I'd actually go further and argue that what appears to twist this social fabric inside out is not only the online nature of the interaction itself, but the corporate centralized algorithmic nature of it. I am in no way a proponents of decentralizing everything (social media, money, infra, etc) for the sake of it - most systems work more efficiently when centralized, that's just a fact of reality. Maybe the fact that ads, corporate communications (linkedin -speak posts / slack / mcdonald's twitter account) and social interactions now live in the same space (and barely distinguishable in feeds) must have somehow forced these spaces to use the most uniform neutered language that lacks subtleties allowed in 1:1 communications?

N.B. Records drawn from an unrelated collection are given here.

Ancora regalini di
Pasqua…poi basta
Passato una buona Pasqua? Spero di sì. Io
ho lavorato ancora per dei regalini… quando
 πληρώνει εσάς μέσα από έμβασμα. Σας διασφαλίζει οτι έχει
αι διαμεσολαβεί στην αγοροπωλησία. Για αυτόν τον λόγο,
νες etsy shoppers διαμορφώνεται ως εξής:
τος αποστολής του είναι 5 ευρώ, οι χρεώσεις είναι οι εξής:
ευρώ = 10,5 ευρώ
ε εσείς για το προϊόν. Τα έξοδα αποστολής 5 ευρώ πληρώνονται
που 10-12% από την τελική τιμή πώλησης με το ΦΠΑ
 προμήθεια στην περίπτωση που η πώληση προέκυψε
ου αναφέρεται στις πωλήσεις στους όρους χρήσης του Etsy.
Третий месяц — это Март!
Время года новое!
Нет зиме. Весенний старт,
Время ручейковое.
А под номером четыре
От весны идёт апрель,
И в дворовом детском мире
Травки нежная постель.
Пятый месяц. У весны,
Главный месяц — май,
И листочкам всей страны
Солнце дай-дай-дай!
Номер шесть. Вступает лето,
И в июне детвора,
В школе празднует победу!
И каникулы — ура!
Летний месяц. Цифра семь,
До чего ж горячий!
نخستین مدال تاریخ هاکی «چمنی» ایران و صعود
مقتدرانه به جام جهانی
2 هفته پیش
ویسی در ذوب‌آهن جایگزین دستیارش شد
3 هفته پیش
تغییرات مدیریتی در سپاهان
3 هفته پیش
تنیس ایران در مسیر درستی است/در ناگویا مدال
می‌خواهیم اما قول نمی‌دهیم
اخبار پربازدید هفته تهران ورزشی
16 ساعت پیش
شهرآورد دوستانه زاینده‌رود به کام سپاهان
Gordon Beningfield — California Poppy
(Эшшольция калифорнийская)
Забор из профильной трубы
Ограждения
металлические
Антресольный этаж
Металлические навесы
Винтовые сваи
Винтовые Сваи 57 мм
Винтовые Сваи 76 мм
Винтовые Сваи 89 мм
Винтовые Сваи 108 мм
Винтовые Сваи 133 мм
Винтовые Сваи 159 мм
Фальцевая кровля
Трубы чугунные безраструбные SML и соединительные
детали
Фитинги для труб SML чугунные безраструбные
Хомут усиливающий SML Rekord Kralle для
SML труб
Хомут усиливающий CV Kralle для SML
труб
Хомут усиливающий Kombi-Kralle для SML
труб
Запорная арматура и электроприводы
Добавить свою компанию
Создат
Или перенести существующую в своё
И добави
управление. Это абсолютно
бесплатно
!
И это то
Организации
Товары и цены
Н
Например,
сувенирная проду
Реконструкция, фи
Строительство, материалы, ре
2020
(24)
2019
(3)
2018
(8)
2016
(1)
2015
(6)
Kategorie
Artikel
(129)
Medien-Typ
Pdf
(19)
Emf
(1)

So people speak in political slogans and ad jingles instead of actual thoughts? Because these spaces NEED people to speak like that to stay civil and "corporately acceptable"? I am just brainstorming, in no way suggesting that a "free for all" is a solution.
I watched a movie called Anora recently, and toward the end there's a dialogue along the lines of
- If not for these other people in the room, you'd have raped me! - No I wouldn't. - Why not? - (baffled and laughing) Because I am not a rapist.
One way to interpret this movie, this dialogue, and what follows is that the main female character has been used and abused her entire life by the rich / capitalist system in general / embodied by a character of a rich bratty child of an oligarch in particular - that her world almost assumes this kind of transactional exploitation as a part of human relationships - and struggles to feel safe without it - almost seeking more exploitation to feel somewhat in control. And the other person in the dialogue above (who is not a rich child) counters that by asserting and knowing very well who he is (and isn't), and that knowledgeable doesn't require or provide any further justification.
Tldr maybe the magical dream of a conflict-free society where people understand each other is not ours after all - maybe it is the ideal grassland for ad-driven social media to monetize our interactions in a safe controlled fashion? one evidence towards that is the de-personalized neutered templated nature of the kind of "advice" that people give online to earn social credit - that leaks into real world 1-to-1 interactions in the form of anxiety of being "watched and judged" - as described by the author?
Conflict is actually healthy to have as long as it’s not violent and there’s space for other ways of relating to the same person.
The most economically productive places in the world, I.e San Francisco and especially Seattle are famously passive aggressive and avoid conflict. It’s so well known in Seattle they have a name for it:
https://en.wikipedia.org/wiki/Seattle_Freeze
Maybe having conflict isn’t healthy, and letting people grumble about things under the breath is the right way forward, unironically.
> how easy it is to get trapped in a bubble thanks to algorithmic social media.
This. For example there are so many awesome videos on YouTube that would actually make the world and cross-culture relations better if more people got to see them, but few people will unless they specifically search for them.
Like just yesterday I stumbled upon this amazing nature documentary [0] from Poland (in English) of a quality rivaling or exceeding that of the major channels, with no ads, no "like and subscribe!!" begging, and it's just as amazing that I didn't hear of this since the 3 years it's been up.
There's many more videos on all topics that you don't need to be a purveyor of the subject to enjoy and appreciate, sitting at criminally low views and likes.